Records from a data collection

--- --- ---

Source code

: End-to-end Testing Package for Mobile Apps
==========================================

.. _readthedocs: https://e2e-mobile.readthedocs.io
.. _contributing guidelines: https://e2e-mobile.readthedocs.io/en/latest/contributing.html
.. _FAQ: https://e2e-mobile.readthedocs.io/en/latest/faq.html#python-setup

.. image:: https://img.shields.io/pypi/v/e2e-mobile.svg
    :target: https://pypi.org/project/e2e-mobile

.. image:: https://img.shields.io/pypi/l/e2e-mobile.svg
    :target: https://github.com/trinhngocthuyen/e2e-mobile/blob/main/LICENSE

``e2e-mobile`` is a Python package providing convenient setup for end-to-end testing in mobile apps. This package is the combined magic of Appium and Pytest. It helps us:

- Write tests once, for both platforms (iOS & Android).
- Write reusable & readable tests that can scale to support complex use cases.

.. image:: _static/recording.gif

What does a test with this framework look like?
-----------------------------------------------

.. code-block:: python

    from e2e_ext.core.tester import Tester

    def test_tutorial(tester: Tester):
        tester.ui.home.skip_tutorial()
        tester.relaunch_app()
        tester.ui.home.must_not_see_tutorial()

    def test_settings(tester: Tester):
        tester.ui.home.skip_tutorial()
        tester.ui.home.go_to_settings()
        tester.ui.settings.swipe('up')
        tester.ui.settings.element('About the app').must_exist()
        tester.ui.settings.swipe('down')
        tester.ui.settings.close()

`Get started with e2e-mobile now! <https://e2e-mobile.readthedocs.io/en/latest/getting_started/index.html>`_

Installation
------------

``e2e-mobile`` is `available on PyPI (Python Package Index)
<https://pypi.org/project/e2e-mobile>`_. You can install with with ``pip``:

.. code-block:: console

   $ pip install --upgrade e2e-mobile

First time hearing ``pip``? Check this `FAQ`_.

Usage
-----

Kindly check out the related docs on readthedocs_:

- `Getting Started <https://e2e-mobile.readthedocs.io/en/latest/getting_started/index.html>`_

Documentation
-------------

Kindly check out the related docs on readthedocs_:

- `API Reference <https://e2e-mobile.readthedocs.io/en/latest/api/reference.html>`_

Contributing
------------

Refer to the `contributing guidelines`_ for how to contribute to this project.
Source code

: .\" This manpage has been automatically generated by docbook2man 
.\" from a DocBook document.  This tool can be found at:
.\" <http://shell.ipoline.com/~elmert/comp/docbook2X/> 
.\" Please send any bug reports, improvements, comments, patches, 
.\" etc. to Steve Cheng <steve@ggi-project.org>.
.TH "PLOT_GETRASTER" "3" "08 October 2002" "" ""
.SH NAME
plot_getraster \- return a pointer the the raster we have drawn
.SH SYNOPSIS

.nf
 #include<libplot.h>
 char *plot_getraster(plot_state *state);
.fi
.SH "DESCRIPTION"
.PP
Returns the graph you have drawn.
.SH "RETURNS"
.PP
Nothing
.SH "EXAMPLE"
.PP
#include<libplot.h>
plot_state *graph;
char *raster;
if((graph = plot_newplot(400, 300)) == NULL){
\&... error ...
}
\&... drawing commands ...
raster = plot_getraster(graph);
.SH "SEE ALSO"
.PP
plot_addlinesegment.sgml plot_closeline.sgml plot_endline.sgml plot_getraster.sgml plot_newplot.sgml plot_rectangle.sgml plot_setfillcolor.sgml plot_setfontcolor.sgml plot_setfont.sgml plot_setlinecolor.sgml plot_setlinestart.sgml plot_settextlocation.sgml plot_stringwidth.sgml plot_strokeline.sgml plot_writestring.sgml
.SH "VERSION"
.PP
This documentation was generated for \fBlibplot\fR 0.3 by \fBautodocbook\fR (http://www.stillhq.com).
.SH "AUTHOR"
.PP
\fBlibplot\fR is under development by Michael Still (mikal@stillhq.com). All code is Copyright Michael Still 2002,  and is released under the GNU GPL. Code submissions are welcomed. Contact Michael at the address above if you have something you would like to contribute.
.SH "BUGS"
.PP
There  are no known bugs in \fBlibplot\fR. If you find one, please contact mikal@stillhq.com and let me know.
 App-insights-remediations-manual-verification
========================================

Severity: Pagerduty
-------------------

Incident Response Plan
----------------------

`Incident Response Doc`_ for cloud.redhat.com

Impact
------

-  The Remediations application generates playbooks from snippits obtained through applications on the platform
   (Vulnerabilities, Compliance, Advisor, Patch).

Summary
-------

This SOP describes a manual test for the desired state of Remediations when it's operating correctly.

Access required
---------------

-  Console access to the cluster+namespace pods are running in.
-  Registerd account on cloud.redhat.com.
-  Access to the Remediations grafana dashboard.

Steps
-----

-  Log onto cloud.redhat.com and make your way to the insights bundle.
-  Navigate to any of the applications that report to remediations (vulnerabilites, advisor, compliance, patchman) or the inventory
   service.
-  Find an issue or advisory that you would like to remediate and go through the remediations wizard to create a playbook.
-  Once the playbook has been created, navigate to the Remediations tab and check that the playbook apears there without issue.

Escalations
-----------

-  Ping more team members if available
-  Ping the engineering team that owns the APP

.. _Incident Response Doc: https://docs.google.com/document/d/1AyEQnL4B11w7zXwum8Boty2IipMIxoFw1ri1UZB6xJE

--- --- ---

- [To do]: All of the entries are to be set down again without alteration.

- [Response below]:
Source code

: End-to-end Testing Package for Mobile Apps
==========================================

.. _readthedocs: https://e2e-mobile.readthedocs.io
.. _contributing guidelines: https://e2e-mobile.readthedocs.io/en/latest/contributing.html
.. _FAQ: https://e2e-mobile.readthedocs.io/en/latest/faq.html#python-setup

.. image:: https://img.shields.io/pypi/v/e2e-mobile.svg
    :target: https://pypi.org/project/e2e-mobile

.. image:: https://img.shields.io/pypi/l/e2e-mobile.svg
    :target: https://github.com/trinhngocthuyen/e2e-mobile/blob/main/LICENSE

``e2e-mobile`` is a Python package providing convenient setup for end-to-end testing in mobile apps. This package is the combined magic of Appium and Pytest. It helps us:

- Write tests once, for both platforms (iOS & Android).
- Write reusable & readable tests that can scale to support complex use cases.

.. image:: _static/recording.gif

What does a test with this framework look like?
-----------------------------------------------

.. code-block:: python

    from e2e_ext.core.tester import Tester

    def test_tutorial(tester: Tester):
        tester.ui.home.skip_tutorial()
        tester.relaunch_app()
        tester.ui.home.must_not_see_tutorial()

    def test_settings(tester: Tester):
        tester.ui.home.skip_tutorial()
        tester.ui.home.go_to_settings()
        tester.ui.settings.swipe('up')
        tester.ui.settings.element('About the app').must_exist()
        tester.ui.settings.swipe('down')
        tester.ui.settings.close()

`Get started with e2e-mobile now! <https://e2e-mobile.readthedocs.io/en/latest/getting_started/index.html>`_

Installation
------------

``e2e-mobile`` is `available on PyPI (Python Package Index)
<https://pypi.org/project/e2e-mobile>`_. You can install with with ``pip``:

.. code-block:: console

   $ pip install --upgrade e2e-mobile

First time hearing ``pip``? Check this `FAQ`_.

Usage
-----

Kindly check out the related docs on readthedocs_:

- `Getting Started <https://e2e-mobile.readthedocs.io/en/latest/getting_started/index.html>`_

Documentation
-------------

Kindly check out the related docs on readthedocs_:

- `API Reference <https://e2e-mobile.readthedocs.io/en/latest/api/reference.html>`_

Contributing
------------

Refer to the `contributing guidelines`_ for how to contribute to this project.
Source code

: .\" This manpage has been automatically generated by docbook2man 
.\" from a DocBook document.  This tool can be found at:
.\" <http://shell.ipoline.com/~elmert/comp/docbook2X/> 
.\" Please send any bug reports, improvements, comments, patches, 
.\" etc. to Steve Cheng <steve@ggi-project.org>.
.TH "PLOT_GETRASTER" "3" "08 October 2002" "" ""
.SH NAME
plot_getraster \- return a pointer the the raster we have drawn
.SH SYNOPSIS

.nf
 #include<libplot.h>
 char *plot_getraster(plot_state *state);
.fi
.SH "DESCRIPTION"
.PP
Returns the graph you have drawn.
.SH "RETURNS"
.PP
Nothing
.SH "EXAMPLE"
.PP
#include<libplot.h>
plot_state *graph;
char *raster;
if((graph = plot_newplot(400, 300)) == NULL){
\&... error ...
}
\&... drawing commands ...
raster = plot_getraster(graph);
.SH "SEE ALSO"
.PP
plot_addlinesegment.sgml plot_closeline.sgml plot_endline.sgml plot_getraster.sgml plot_newplot.sgml plot_rectangle.sgml plot_setfillcolor.sgml plot_setfontcolor.sgml plot_setfont.sgml plot_setlinecolor.sgml plot_setlinestart.sgml plot_settextlocation.sgml plot_stringwidth.sgml plot_strokeline.sgml plot_writestring.sgml
.SH "VERSION"
.PP
This documentation was generated for \fBlibplot\fR 0.3 by \fBautodocbook\fR (http://www.stillhq.com).
.SH "AUTHOR"
.PP
\fBlibplot\fR is under development by Michael Still (mikal@stillhq.com). All code is Copyright Michael Still 2002,  and is released under the GNU GPL. Code submissions are welcomed. Contact Michael at the address above if you have something you would like to contribute.
.SH "BUGS"
.PP
There  are no known bugs in \fBlibplot\fR. If you find one, please contact mikal@stillhq.com and let me know.
 App-insights-remediations-manual-verification
========================================

Severity: Pagerduty
-------------------

Incident Response Plan
----------------------

`Incident Response Doc`_ for cloud.redhat.com

Impact
------

-  The Remediations application generates playbooks from snippits obtained through applications on the platform
   (Vulnerabilities, Compliance, Advisor, Patch).

Summary
-------

This SOP describes a manual test for the desired state of Remediations when it's operating correctly.

Access required
---------------

-  Console access to the cluster+namespace pods are running in.
-  Registerd account on cloud.redhat.com.
-  Access to the Remediations grafana dashboard.

Steps
-----

-  Log onto cloud.redhat.com and make your way to the insights bundle.
-  Navigate to any of the applications that report to remediations (vulnerabilites, advisor, compliance, patchman) or the inventory
   service.
-  Find an issue or advisory that you would like to remediate and go through the remediations wizard to create a playbook.
-  Once the playbook has been created, navigate to the Remediations tab and check that the playbook apears there without issue.

Escalations
-----------

-  Ping more team members if available
-  Ping the engineering team that owns the APP

.. _Incident Response Doc: https://docs.google.com/document/d/1AyEQnL4B11w7zXwum8Boty2IipMIxoFw1ri1UZB6xJE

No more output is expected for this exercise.